The Patent Trial and Appeal Board of the United States Patent and Trademark Office (USPTO) today denied five petitions for so-called inter partes review filed by Apple, which sought to challenged the validity of certain claims of three of VirnetX’s U.S. patents at stake.
The patent board has determined that the five petitions were not filed within the time limit imposed by the statute and therefore has declined to institute review of these claims between the parties involved.
Furthermore, the USPTO Board has tossed out of the window Apple’s request to join the inter partes reviews previously filed by Microsoft, as those had already been terminated.
Specifically, Apple sought review of certain claims of the U.S. Patent Nos. 7,921,211 (‘211 patent), 7,418,504 (‘504 patent) and 7,491,151 (‘151 patent) owned by VirnetX, a patent holding firm which owns an impressive portfolio of patents related to wireless networking and LTE technology.

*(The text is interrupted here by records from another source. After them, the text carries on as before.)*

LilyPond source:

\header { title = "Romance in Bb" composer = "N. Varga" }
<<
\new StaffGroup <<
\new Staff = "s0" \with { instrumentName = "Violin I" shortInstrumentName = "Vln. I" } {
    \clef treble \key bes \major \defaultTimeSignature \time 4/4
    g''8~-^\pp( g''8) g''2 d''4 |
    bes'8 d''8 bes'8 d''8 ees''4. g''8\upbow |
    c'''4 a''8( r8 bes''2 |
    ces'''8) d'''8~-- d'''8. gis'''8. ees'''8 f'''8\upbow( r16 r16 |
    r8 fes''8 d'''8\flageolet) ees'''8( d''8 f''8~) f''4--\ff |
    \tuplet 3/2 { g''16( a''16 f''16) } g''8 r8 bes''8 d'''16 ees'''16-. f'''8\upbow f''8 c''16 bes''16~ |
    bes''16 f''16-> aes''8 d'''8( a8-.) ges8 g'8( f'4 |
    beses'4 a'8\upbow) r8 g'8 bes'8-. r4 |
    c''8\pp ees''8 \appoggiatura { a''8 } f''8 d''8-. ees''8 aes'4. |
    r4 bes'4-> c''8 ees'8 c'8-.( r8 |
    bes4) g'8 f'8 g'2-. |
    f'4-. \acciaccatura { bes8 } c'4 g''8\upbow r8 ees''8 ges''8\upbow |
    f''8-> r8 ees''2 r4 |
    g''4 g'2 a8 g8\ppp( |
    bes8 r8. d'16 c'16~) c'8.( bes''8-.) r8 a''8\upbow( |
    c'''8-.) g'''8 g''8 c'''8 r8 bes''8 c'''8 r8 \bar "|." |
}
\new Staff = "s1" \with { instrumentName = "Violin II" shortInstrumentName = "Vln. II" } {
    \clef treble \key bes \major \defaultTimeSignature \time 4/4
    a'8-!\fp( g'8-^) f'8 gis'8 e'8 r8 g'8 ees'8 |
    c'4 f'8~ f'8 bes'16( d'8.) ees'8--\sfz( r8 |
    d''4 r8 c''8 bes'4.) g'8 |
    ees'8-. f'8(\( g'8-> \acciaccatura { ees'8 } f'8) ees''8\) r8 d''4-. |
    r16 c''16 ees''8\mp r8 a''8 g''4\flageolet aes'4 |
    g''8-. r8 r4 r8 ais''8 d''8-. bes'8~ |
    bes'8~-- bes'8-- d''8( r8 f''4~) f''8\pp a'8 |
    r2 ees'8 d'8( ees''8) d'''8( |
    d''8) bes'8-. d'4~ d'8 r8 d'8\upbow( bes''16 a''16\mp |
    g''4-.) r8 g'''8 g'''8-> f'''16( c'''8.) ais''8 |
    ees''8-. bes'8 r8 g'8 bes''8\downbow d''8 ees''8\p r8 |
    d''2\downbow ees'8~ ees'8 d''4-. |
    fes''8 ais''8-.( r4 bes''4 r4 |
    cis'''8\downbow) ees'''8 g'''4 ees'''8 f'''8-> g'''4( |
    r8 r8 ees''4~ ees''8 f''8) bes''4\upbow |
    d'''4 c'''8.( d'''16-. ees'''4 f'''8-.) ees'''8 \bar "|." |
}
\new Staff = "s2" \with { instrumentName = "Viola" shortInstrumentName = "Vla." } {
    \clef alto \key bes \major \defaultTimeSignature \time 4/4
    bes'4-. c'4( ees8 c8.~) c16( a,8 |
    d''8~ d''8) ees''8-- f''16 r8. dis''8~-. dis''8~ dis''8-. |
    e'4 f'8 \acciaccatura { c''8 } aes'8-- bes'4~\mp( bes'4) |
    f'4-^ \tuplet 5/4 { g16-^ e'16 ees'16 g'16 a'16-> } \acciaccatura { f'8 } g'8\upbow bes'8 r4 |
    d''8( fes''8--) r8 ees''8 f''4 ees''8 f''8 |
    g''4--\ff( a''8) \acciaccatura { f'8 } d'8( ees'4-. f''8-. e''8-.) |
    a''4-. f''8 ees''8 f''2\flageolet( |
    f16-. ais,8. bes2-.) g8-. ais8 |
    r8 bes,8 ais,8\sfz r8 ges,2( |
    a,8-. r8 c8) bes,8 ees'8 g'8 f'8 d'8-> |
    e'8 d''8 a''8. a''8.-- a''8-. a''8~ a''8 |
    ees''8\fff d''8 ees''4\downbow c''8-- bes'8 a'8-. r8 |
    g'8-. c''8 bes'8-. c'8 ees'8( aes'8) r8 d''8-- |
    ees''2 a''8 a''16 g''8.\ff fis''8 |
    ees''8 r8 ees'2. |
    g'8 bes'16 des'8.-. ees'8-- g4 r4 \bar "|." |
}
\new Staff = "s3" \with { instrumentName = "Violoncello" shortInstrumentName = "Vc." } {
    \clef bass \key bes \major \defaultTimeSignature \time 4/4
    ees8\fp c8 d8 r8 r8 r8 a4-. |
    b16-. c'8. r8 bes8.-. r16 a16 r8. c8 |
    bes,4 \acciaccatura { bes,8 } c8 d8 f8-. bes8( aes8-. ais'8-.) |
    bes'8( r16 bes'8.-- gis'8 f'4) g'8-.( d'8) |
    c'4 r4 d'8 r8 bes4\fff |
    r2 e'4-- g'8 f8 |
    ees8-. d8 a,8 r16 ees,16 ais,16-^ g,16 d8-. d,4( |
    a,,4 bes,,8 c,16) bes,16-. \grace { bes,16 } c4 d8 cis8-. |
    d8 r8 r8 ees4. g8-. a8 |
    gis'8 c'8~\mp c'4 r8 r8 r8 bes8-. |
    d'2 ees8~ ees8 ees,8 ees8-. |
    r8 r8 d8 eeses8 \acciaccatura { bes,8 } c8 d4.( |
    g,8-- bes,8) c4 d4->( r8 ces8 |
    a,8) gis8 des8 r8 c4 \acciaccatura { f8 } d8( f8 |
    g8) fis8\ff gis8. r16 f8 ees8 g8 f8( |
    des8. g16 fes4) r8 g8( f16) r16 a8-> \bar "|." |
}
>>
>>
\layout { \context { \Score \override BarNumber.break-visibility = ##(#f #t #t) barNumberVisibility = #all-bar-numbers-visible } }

VirnetX CEO Kendall Larsen said today’s decisions means that the USPTO has either “declined to institute review or terminated 37 IPR proceedings that were filed by New Bay, Apple, RPX, and Microsoft.”
Last September, the U.S. Court of Appeals for the Federal Circuit tossed out a verdict handed down by a Texas jury in late 2012 that would’ve slapped Apple with $368 million in damages on the basis that the FaceTime feature infringes on VirnetX’s intellectual property, namely the ‘211, ‘504 and ‘181 patents.
However, appeals court did affirm the validity of the claims-at-issue of these three patents in its September 2014 ruling and sent the case back to trial for further proceeds.